◆ **TEXT PROVIDED**
******

Last week I said that a religious liberty that means religious neutrality is impossible. And this week the chair of Tennessee’s Democratic Party proved me right.

The proof came in the form of a letter from the party’s chair, Mary Mancini, to the chief executive officer of Cracker Barrel wanting to know her thoughts concerning a certain church in Knox County that was using one of Cracker Barrel’s local restaurants for an event of some kind that the church had entitled “Small Town Soul Winning.” Ms. Mancini made it clear a church was involved and that her concerns arose out of one of the sermons from that Knox County church that had contained statements “against the LGBTQ+ community.”

I have no objection to her posing the question or even being upset on behalf of many within her political constituency. I did not hear the pastor’s entire sermon, but such portions as I did hear and later read sure seemed to miss the Gospel mark both in content and tenor.

But theological dissection of what was said and how it was said is not my purpose today. Rather it is to further the point made last week that there is no such thing as religious neutrality.

I harp on this hoping that some folks—even on “my side” of the sexual ethic question—will think more deeply about the true scope of religious liberty in a pluralistic society vis-a-vis a religious liberty that is essentially pluralism (and polytheistic) in its worldview.

Cracker Barrel’s Response Invites a Civil Rights Complaint

Upon receipt of the letter, Cracker Barrel’s CEO said the business disagreed strongly with the pastor’s statements and the church would “not be permitted on site.” That is where the law of religious liberty parading as religious neutrality was broken.

If the pastor and church were so inclined, it would be legally appropriate for the church and pastor to file a claim against Cracker Barrel and hold it liable for its actions for the same reason claims were filed by citizens in other states against Christian baker Jack Phillips and floral designer Barronelle Stutzman because they refused to provide custom services. And, unlike these Christians, Cracker Barrel is probably not being asked to provide any unique custom services to the church, just its regular “beans and cornbread” type menu. Follow the logic.

Why Wedding Cakes and ‘Pinto Beans and Cornbread’ Are the Same Thing

Jack Phillips was civilly prosecuted for violating a state law making it “a discriminatory practice and unlawful for a person, directly or indirectly, to refuse, withhold from, or deny to an individual or a group, because of . . . creed, . . . sexual orientation, the full and equal enjoyment of the goods, services, facilities, privileges, advantages, or accommodations of a place of public accommodation.”

Mr. Phillips did not refuse to design a cake for the two men who wanted to purchase one “because of their sexual orientation,” but because of his religious beliefs about the nature of marriage. Those beliefs prevented him from creating something that celebrated as a marriage that which he could not, in good conscience, depict as marriage.

However, the argument against Phillips goes like this: The reason you won’t make the cake is “because of” your beliefs about “sexual orientation,” and therefore you would not have denied them wedding services “but for” your views regarding “sexual orientation.” I think that syllogism is flawed, but the courts have bought it.

Now consider the church. It is an organization with a “creed,” which, like Colorado’s law, is found among those things against which discrimination is prohibited under Tennessee’s civil rights law, Tenn. Code Ann. § 4-21-501. I know Cracker Barrel would say it didn’t “discriminate” because of the church and pastor’s creed, but because their speech was hateful. However, if the “but for” argument works against Mr. Phillips, it works for the church and pastor and has to be applied to Cracker Barrel.1

Has SCOTUS Weighed In Against Cracker Barrel?

******

◆ **RECORD EXCERPTS**
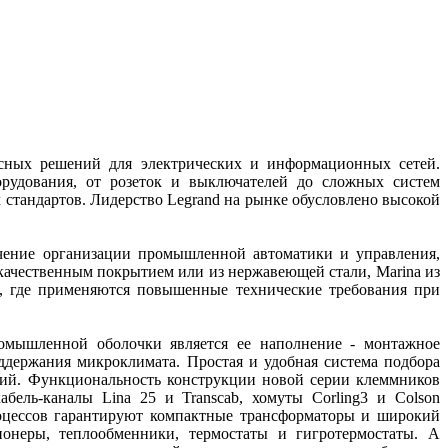
ксных решений для электрических и информационных сетей.
орудования, от розеток и выключателей до сложных систем
 стандартов. Лидерство Legrand на рынке обусловлено высокой
ечение организации промышленной автоматики и управления,
окачественным покрытием или из нержавеющей стали, Marina из
и, где применяются повышенные технические требования при
омышленной оболочки является ее наполнение - монтажное
оддержания микроклимата. Простая и удобная система подбора
ий. Функциональность конструкции новой серии клеммников
бель-каналы Lina 25 и Transcab, хомуты Corling3 и Colson
оцессов гарантируют компактные трансформаторы и широкий
ионеры, теплообменники, термостаты и гигротермостаты. А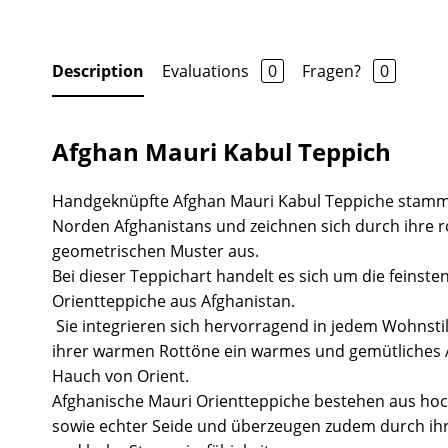
Description
Evaluations
0
Fragen?
0
Afghan Mauri Kabul Teppich
Handgeknüpfte Afghan Mauri Kabul Teppiche stamm
Norden Afghanistans und zeichnen sich durch ihre
geometrischen Muster aus.
Bei dieser Teppichart handelt es sich um die feinste
Orientteppiche aus Afghanistan.
Sie integrieren sich hervorragend in jedem Wohnsti
ihrer warmen Rottöne ein warmes und gemütliches
Hauch von Orient.
Afghanische Mauri Orientteppiche bestehen aus hoc
sowie echter Seide und überzeugen zudem durch ihr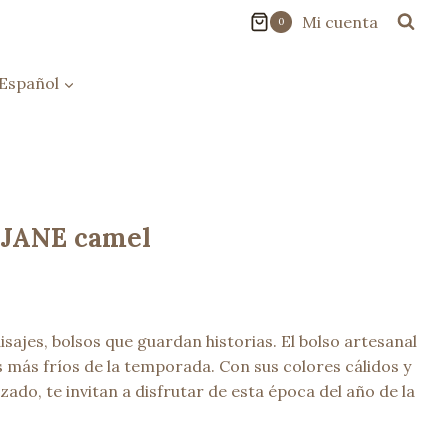
Mi cuenta
0
Español
 JANE camel
sajes, bolsos que guardan historias. El bolso artesanal
s más fríos de la temporada. Con sus colores cálidos y
nzado, te invitan a disfrutar de esta época del año de la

******

◆ **JOB**
Copy everything in the religious liberty article from "Mr. Phillips did" down to "have bought it.", substituting "wedding cake" for "cake". The material has no connection to the religious liberty article.

◆ **RESPONSE TO THIS EXERCISE**
Mr. Phillips did not refuse to design a wedding cake for the two men who wanted to purchase one “because of their sexual orientation,” but because of his religious beliefs about the nature of marriage. Those beliefs prevented him from creating something that celebrated as a marriage that which he could not, in good conscience, depict as marriage.

However, the argument against Phillips goes like this: The reason you won’t make the wedding cake is “because of” your beliefs about “sexual orientation,” and therefore you would not have denied them wedding services “but for” your views regarding “sexual orientation.” I think that syllogism is flawed, but the courts have bought it.